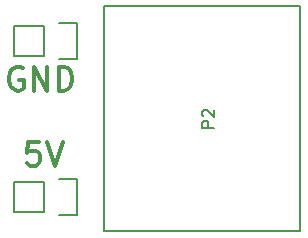
<source format=gto>
G04 #@! TF.FileFunction,Legend,Top*
%FSLAX46Y46*%
G04 Gerber Fmt 4.6, Leading zero omitted, Abs format (unit mm)*
G04 Created by KiCad (PCBNEW 4.0.1-2.fc23-product) date Tue 19 Jan 2016 10:13:06 PM CET*
%MOMM*%
G01*
G04 APERTURE LIST*
%ADD10C,0.100000*%
%ADD11C,0.150000*%
%ADD12C,0.300000*%
G04 APERTURE END LIST*
D10*
D11*
X179070000Y-101346000D02*
X176530000Y-101346000D01*
X181890000Y-101626000D02*
X180340000Y-101626000D01*
X179070000Y-101346000D02*
X179070000Y-98806000D01*
X180340000Y-98526000D02*
X181890000Y-98526000D01*
X181890000Y-98526000D02*
X181890000Y-101626000D01*
X179070000Y-98806000D02*
X176530000Y-98806000D01*
X176530000Y-98806000D02*
X176530000Y-101346000D01*
X179070000Y-114554000D02*
X176530000Y-114554000D01*
X181890000Y-114834000D02*
X180340000Y-114834000D01*
X179070000Y-114554000D02*
X179070000Y-112014000D01*
X180340000Y-111734000D02*
X181890000Y-111734000D01*
X181890000Y-111734000D02*
X181890000Y-114834000D01*
X179070000Y-112014000D02*
X176530000Y-112014000D01*
X176530000Y-112014000D02*
X176530000Y-114554000D01*
X184150000Y-116205000D02*
X200780000Y-116205000D01*
X184150000Y-97155000D02*
X184150000Y-116205000D01*
X200780000Y-97155000D02*
X184150000Y-97155000D01*
X200780000Y-116205000D02*
X200780000Y-97155000D01*
D12*
X177292191Y-102378000D02*
X177101714Y-102282762D01*
X176816000Y-102282762D01*
X176530286Y-102378000D01*
X176339810Y-102568476D01*
X176244571Y-102758952D01*
X176149333Y-103139905D01*
X176149333Y-103425619D01*
X176244571Y-103806571D01*
X176339810Y-103997048D01*
X176530286Y-104187524D01*
X176816000Y-104282762D01*
X177006476Y-104282762D01*
X177292191Y-104187524D01*
X177387429Y-104092286D01*
X177387429Y-103425619D01*
X177006476Y-103425619D01*
X178244571Y-104282762D02*
X178244571Y-102282762D01*
X179387429Y-104282762D01*
X179387429Y-102282762D01*
X180339809Y-104282762D02*
X180339809Y-102282762D01*
X180816000Y-102282762D01*
X181101714Y-102378000D01*
X181292190Y-102568476D01*
X181387429Y-102758952D01*
X181482667Y-103139905D01*
X181482667Y-103425619D01*
X181387429Y-103806571D01*
X181292190Y-103997048D01*
X181101714Y-104187524D01*
X180816000Y-104282762D01*
X180339809Y-104282762D01*
X178689047Y-108632762D02*
X177736666Y-108632762D01*
X177641428Y-109585143D01*
X177736666Y-109489905D01*
X177927143Y-109394667D01*
X178403333Y-109394667D01*
X178593809Y-109489905D01*
X178689047Y-109585143D01*
X178784286Y-109775619D01*
X178784286Y-110251810D01*
X178689047Y-110442286D01*
X178593809Y-110537524D01*
X178403333Y-110632762D01*
X177927143Y-110632762D01*
X177736666Y-110537524D01*
X177641428Y-110442286D01*
X179355714Y-108632762D02*
X180022381Y-110632762D01*
X180689048Y-108632762D01*
D11*
X193492381Y-107418095D02*
X192492381Y-107418095D01*
X192492381Y-107037142D01*
X192540000Y-106941904D01*
X192587619Y-106894285D01*
X192682857Y-106846666D01*
X192825714Y-106846666D01*
X192920952Y-106894285D01*
X192968571Y-106941904D01*
X193016190Y-107037142D01*
X193016190Y-107418095D01*
X192587619Y-106465714D02*
X192540000Y-106418095D01*
X192492381Y-106322857D01*
X192492381Y-106084761D01*
X192540000Y-105989523D01*
X192587619Y-105941904D01*
X192682857Y-105894285D01*
X192778095Y-105894285D01*
X192920952Y-105941904D01*
X193492381Y-106513333D01*
X193492381Y-105894285D01*
M02*

</source>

•••••

**TASK ITEM:** Your answer should be the lines of the listing above between the line holding "X176530000Y-98806000D02*" and the line holding "X179070000Y-112014000D02*", inclusive, restated word for word and alone.

**RESPONSE TO THE TASK:**
X176530000Y-98806000D02*
X176530000Y-101346000D01*
X179070000Y-114554000D02*
X176530000Y-114554000D01*
X181890000Y-114834000D02*
X180340000Y-114834000D01*
X179070000Y-114554000D02*
X179070000Y-112014000D01*
X180340000Y-111734000D02*
X181890000Y-111734000D01*
X181890000Y-111734000D02*
X181890000Y-114834000D01*
X179070000Y-112014000D02*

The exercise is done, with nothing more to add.